EXTRACTED DATA Start Marker
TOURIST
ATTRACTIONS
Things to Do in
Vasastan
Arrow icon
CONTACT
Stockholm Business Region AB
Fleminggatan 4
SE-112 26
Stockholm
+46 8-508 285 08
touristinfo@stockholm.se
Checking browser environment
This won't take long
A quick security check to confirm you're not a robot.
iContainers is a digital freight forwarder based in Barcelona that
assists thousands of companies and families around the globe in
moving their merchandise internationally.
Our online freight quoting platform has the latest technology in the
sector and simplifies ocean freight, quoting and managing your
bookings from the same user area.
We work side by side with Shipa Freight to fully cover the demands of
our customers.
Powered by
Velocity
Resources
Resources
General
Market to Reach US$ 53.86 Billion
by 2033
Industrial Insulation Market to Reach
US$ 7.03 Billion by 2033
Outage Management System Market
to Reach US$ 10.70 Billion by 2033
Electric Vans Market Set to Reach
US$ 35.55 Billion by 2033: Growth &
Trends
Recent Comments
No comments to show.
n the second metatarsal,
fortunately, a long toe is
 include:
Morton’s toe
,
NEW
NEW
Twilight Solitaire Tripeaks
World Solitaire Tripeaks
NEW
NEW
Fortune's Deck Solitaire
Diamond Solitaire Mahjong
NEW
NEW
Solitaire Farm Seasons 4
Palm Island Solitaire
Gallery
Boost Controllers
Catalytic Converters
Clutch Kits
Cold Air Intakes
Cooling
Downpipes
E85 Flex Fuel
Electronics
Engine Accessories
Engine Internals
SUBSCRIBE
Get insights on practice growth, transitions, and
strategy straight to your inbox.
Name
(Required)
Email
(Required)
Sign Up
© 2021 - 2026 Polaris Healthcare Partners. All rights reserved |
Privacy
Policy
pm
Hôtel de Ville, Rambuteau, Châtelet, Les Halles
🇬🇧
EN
EXTRACTED DATA End Marker
EXTRACTED DATA Start Marker
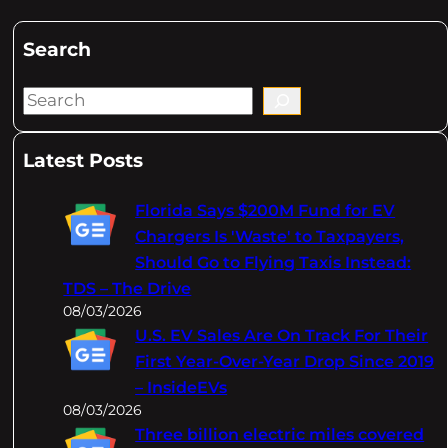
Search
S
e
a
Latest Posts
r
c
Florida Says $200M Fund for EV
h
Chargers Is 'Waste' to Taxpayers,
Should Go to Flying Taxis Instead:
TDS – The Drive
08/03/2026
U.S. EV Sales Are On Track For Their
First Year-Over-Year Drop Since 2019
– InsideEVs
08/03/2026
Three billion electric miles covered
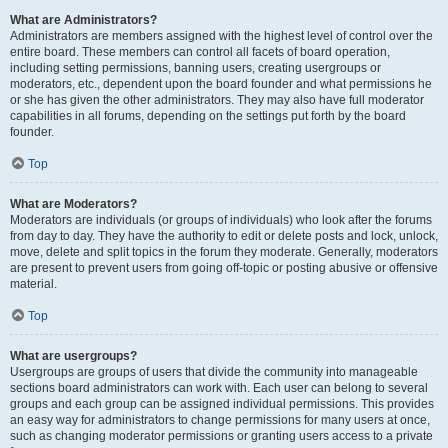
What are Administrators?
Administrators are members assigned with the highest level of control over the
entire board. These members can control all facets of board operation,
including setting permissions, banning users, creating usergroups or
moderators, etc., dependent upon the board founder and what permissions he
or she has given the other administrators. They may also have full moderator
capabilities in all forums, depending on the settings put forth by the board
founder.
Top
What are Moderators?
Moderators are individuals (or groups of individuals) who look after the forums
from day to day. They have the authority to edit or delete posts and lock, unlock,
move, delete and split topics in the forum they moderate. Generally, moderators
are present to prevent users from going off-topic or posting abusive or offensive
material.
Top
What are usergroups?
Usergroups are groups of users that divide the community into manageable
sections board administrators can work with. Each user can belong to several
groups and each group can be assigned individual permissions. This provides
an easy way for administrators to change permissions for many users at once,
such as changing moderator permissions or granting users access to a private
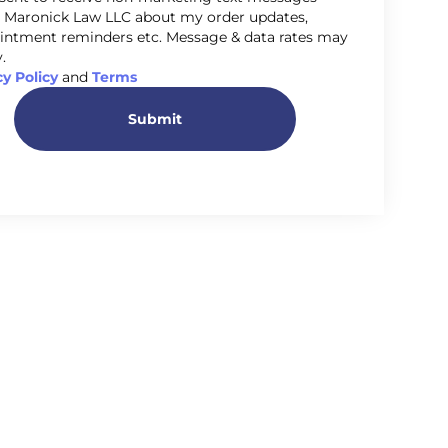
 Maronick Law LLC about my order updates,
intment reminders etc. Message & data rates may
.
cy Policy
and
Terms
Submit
EXTRACTED DATA End Marker
WHAT YOU ARE ASKED TO DO = Please repeat everything in the listing above, from the line containing "What are Administrators?" down to the line containing "including setting permissions, banning", with both of those lines included and each line unchanged.

EXERCISE OUTPUT =
What are Administrators?
Administrators are members assigned with the highest level of control over the
entire board. These members can control all facets of board operation,
including setting permissions, banning users, creating usergroups or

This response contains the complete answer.